Document excerpt —
Monday, November 22, 2010

Again with the cooties

Poor little Miss.

She just can't seem to repel the Louse Invasion.

So this Sunday we huddled inside against the nasty wet cold, I got in a steamy tub full of soapy water - the Girl likes her bathwater on the scalding side of hot - and scrubbed her little head thoroughly. After enough mermaid play I lifted her out, towelled her dry, and raised the shears above her head.Before you could say "Rapunzel" little Miss had lost half her shiny black hair.

Luckily for us we'd been preparing her for the moment for several days, reassuring her that it would grow back, explaining how we needed to trim her crop so that the Good Medicine could whack the Bad Bugs and stop them from making her head itch.So she was a very Good Little Girl and ended up with the appallingly cliche' Adorable Chinese Moppet Bowl Cut; she looks like she stepped off the package of some awful La Choy industrial-grade dinner. Sweet-and-sour pork, probably.

Source data —
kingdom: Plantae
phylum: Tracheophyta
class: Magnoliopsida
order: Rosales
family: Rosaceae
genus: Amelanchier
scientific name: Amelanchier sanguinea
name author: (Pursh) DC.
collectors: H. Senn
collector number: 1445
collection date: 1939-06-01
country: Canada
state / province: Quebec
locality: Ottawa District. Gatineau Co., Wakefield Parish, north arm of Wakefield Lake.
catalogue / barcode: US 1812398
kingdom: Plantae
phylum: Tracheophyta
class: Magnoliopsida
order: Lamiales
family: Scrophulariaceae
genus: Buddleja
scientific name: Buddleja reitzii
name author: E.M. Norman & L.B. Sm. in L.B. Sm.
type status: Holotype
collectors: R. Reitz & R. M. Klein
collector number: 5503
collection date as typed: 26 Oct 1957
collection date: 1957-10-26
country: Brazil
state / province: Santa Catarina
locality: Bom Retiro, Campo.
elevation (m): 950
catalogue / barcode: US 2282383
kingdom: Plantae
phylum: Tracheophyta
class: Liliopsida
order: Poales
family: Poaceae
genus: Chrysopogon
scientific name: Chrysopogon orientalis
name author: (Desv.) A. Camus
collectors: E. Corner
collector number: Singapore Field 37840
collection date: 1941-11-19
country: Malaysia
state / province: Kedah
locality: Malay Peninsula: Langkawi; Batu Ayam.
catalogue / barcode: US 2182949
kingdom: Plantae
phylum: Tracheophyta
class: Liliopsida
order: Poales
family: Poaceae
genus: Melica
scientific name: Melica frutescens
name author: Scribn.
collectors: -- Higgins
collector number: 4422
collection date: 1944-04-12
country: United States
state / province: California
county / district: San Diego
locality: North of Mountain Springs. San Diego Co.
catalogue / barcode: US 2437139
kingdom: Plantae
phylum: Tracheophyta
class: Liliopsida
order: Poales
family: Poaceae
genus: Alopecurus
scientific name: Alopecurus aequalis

Your tasks —
a: Copy out the passage of the blog post about lice from "Luckily for us" up to and including "Sweet-and-sour pork, probably.".
b: Carry on writing the blog post about lice from the point where it stops.

Responses —
a:
Luckily for us we'd been preparing her for the moment for several days, reassuring her that it would grow back, explaining how we needed to trim her crop so that the Good Medicine could whack the Bad Bugs and stop them from making her head itch.So she was a very Good Little Girl and ended up with the appallingly cliche' Adorable Chinese Moppet Bowl Cut; she looks like she stepped off the package of some awful La Choy industrial-grade dinner. Sweet-and-sour pork, probably.

b:
But that wasn't the idea. The idea was the civilized version of the Shaved Head And Purple Nit Paint of my youth; the idea was Death to Lice, and the Little Miss' defoliated dome worked like Agent Orange on a second-growth forest in the Ia Drang Valley. The little boogers got napalmed, and then Mojo went in behind the airstrikes with the tooth-comb ground assault and combed out the stay-behind ambushes and louse-egg booby traps.Mind you, everything has its cost. For us it was two anxious hours hovering over the Girl ensuring that the vile louse-shampoo stayed out of her "nose, eyes, mouth, and vagina" (according to the directions on the package. Who the hell goes around sticking louse shampoo in their lovely lady bits? Unless you're stupid enough to use this stuff on CRAB lice, which it very clearly tells you not to. Honestly, just when you think you've plumbed the depth of human inanity...). The pink headband was a means to keep the stuff off her face.Anyway, the entire effort seems to have been worth it. So far, Little Miss appears louse-free. And her mother does, too, since after several hours of furtive scratching (entirely sympathetic, IMO) Mojo dosed herself, too.

So here she is with her mom, both of them squeaky clean American Girls without a scintilla of nit between them.

1 comment:

sheerahkahn said...

good god, women being women in the bathroom...it seems every house is the same in this country...women occupy the bathroom, and us guys have to sit and wait.
"You done yet?"
"Don't rush me or I'll take longer!"
OY!

Btw: Nice hair cut...still, reminds me of my wife's tyrannical occupation of the bathroom.